# Engine refusing to stop, where is the fuel cutoff solenoid?



## Spins (Sep 11, 2009)

Hi all 

I have an aged (1982) Mercedes 307D with an OM 616 (non-turbo, non common rail, non everything really) 2.4ltr diesel which point blank refuses to stop when the ignition is switched off. 

I have read other threads which attribute this fault to the fuel cutoff solenoid. 
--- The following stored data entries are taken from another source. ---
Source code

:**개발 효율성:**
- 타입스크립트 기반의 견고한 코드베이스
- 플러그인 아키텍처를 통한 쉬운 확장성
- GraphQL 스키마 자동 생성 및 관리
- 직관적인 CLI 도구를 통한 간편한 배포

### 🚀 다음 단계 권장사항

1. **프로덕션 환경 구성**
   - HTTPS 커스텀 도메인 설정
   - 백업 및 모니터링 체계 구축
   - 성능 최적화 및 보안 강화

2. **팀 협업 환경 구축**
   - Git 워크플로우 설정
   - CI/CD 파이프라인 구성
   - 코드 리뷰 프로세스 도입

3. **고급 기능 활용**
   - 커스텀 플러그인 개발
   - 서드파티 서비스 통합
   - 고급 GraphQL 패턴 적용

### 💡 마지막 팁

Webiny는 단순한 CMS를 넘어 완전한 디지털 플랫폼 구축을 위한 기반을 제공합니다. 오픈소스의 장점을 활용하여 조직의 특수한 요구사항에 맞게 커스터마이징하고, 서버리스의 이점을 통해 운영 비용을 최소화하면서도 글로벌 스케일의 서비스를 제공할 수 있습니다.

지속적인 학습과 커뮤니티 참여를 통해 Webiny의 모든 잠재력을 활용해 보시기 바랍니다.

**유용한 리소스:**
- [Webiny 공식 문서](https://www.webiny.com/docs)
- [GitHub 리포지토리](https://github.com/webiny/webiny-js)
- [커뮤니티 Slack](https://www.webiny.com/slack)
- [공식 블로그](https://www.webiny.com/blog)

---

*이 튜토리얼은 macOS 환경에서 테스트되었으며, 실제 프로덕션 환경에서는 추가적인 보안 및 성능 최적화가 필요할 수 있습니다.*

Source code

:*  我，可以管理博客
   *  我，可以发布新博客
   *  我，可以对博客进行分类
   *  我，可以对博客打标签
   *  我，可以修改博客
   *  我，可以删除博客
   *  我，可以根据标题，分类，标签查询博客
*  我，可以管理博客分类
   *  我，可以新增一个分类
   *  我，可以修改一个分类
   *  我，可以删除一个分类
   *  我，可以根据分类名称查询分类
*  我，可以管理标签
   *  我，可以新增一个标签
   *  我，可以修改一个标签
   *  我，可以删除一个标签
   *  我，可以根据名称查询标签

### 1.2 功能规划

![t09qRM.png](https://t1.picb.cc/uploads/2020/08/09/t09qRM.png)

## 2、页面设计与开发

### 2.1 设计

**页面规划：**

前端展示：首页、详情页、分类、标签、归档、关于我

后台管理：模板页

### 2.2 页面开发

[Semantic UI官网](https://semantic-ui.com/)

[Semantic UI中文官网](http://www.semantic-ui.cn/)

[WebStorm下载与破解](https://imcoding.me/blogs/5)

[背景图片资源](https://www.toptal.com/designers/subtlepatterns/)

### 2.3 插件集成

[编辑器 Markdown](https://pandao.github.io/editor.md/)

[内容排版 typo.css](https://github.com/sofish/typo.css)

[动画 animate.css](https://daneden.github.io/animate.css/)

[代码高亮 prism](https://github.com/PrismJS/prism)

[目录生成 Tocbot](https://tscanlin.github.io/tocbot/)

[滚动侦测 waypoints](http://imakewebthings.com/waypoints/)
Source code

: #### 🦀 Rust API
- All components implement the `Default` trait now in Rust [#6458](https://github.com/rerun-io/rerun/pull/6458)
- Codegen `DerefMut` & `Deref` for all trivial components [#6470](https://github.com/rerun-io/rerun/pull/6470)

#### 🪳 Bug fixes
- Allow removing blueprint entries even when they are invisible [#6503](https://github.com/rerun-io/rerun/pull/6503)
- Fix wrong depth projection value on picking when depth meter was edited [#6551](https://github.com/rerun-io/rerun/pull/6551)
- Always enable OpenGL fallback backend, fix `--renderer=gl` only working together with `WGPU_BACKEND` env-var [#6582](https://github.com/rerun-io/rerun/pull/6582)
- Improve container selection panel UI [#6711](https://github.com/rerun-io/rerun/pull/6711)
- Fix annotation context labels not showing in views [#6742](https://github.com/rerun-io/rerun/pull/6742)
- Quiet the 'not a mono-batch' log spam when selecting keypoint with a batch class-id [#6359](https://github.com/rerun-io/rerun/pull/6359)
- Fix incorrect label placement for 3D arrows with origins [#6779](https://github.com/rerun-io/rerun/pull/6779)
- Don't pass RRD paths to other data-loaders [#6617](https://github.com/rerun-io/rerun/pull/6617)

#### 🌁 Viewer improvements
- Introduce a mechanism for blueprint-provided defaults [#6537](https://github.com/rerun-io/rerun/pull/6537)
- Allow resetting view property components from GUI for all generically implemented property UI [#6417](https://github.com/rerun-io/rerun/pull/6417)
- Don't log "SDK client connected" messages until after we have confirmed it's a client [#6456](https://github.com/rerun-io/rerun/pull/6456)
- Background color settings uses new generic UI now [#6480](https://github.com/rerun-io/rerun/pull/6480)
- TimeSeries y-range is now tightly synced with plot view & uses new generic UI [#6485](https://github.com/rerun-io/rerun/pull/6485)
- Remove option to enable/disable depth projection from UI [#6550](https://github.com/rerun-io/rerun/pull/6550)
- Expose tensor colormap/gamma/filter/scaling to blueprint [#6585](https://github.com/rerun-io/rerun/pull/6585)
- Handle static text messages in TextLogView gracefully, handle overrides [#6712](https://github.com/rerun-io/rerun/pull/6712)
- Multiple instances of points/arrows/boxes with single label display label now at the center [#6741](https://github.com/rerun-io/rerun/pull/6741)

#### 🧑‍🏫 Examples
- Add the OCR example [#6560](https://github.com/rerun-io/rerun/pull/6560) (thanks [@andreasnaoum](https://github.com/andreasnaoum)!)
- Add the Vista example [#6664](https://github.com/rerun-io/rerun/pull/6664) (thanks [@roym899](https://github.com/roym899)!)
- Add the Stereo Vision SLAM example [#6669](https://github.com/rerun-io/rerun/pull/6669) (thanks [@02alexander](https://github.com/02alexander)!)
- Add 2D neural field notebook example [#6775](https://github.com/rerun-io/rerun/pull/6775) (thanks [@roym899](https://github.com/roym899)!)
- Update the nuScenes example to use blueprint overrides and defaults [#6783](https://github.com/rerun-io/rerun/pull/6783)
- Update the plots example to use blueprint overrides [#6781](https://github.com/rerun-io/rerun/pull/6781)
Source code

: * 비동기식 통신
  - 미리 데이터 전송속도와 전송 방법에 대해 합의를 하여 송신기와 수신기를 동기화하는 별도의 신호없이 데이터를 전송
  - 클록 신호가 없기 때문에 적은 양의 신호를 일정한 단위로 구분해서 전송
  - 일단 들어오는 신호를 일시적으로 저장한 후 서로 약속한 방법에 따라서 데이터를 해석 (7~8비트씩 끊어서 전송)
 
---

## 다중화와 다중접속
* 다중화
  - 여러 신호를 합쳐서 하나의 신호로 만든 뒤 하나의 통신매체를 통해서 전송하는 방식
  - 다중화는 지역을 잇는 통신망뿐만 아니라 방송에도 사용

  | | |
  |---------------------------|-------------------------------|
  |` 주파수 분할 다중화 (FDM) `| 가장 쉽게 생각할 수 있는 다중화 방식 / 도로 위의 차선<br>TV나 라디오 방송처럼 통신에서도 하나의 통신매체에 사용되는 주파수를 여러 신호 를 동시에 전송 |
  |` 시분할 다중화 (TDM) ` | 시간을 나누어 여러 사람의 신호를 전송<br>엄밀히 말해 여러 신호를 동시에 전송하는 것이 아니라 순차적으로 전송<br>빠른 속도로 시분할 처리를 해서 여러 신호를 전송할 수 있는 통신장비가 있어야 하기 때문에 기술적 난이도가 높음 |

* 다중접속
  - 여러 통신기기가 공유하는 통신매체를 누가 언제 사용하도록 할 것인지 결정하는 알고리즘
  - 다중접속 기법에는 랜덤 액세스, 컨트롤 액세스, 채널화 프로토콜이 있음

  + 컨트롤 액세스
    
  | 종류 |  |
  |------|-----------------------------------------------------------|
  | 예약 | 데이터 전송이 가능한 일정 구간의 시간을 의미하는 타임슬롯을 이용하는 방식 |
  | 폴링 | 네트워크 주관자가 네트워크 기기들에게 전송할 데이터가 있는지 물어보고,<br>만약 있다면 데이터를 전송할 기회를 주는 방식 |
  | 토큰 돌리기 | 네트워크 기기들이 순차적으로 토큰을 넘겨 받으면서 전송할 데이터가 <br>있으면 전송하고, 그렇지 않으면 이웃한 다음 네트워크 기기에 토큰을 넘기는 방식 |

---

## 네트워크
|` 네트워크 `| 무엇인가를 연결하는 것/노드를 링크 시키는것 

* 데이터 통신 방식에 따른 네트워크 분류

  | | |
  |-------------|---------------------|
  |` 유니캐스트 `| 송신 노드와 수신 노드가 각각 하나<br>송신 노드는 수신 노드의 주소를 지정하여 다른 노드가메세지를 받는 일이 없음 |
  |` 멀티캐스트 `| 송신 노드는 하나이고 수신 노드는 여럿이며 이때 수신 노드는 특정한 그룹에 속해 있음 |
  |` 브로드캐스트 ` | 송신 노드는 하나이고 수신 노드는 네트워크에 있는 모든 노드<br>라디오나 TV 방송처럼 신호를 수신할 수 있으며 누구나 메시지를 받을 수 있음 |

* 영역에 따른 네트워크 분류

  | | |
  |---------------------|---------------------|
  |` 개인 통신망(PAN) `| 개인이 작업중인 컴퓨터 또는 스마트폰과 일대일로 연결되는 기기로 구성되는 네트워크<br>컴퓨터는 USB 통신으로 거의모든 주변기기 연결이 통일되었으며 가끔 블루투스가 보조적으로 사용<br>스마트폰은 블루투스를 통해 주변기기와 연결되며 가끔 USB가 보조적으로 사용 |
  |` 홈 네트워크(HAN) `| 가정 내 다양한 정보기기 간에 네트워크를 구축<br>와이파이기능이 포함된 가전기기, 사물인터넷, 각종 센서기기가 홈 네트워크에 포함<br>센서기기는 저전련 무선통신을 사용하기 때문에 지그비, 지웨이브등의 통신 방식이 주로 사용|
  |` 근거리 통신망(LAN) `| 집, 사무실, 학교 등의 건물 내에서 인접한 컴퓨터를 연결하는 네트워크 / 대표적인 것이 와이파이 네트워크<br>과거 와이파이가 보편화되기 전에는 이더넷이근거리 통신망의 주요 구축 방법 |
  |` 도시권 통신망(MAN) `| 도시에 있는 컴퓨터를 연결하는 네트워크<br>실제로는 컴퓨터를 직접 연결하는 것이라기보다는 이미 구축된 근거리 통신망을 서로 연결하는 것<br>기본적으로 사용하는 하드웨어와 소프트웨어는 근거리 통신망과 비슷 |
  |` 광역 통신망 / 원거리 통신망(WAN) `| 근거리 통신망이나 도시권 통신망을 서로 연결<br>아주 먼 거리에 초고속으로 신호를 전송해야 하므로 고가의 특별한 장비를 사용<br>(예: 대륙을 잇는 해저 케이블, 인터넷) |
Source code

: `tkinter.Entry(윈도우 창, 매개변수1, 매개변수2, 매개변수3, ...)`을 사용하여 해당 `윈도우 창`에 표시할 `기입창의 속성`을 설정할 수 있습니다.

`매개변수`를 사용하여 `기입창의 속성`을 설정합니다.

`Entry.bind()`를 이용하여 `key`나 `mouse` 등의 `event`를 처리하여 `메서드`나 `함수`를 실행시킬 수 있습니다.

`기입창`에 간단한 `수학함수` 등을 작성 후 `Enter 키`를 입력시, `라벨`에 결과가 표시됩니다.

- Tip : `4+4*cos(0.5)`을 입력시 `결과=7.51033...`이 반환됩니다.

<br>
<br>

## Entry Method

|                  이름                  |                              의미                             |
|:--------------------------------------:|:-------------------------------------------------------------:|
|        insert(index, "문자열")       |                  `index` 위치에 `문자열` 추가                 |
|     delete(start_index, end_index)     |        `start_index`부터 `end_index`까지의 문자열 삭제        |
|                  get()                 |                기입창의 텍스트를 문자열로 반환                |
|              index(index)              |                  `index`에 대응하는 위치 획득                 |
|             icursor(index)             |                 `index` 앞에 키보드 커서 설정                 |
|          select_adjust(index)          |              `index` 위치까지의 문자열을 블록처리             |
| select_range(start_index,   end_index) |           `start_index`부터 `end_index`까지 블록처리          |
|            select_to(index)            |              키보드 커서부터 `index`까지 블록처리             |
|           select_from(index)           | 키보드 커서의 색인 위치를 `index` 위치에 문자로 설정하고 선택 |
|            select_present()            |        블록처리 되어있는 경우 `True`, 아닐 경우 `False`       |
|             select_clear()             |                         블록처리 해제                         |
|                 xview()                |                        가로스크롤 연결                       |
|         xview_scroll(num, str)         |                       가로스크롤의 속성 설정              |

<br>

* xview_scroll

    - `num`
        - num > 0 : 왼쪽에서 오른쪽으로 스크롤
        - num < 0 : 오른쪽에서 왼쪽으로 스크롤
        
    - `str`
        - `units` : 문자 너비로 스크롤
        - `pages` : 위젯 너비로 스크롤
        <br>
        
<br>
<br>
Does anyone know the exact position of the solenoid on this engine? 

Thanks


----------



## gnscloz (Oct 4, 2008)

cant be specific to that engine but nomally on side of fuel pump


----------



## Fatalhud (Mar 3, 2006)

Hi I use to have an old 608d
This only had a manual stop
You either pulled a black knob on the dash (which also adjusted tick over) or you put your foot under the accelerator and lifted the pedal up

Alan H


----------



## BIGMILLIE (Jan 30, 2007)

The fuel cut off is vacume operated you will find a small brown tube runs from the fuel pump to a connextion near the brake servo
it pops out if you move the wiring loom whilst checking oil level etc 8O


----------



## Spins (Sep 11, 2009)

Thanks for the info. On checking I found that the rubber tube had perished at one end, obviously allowing air to escape and making the engine run on.

I shortened the tube and now the engine stops as it should.

I have noticed that the internal circumference of the rubber tube is about the same as windscreen washer tubing so I might well replace the shortened tube with that.

Again, thanks


----------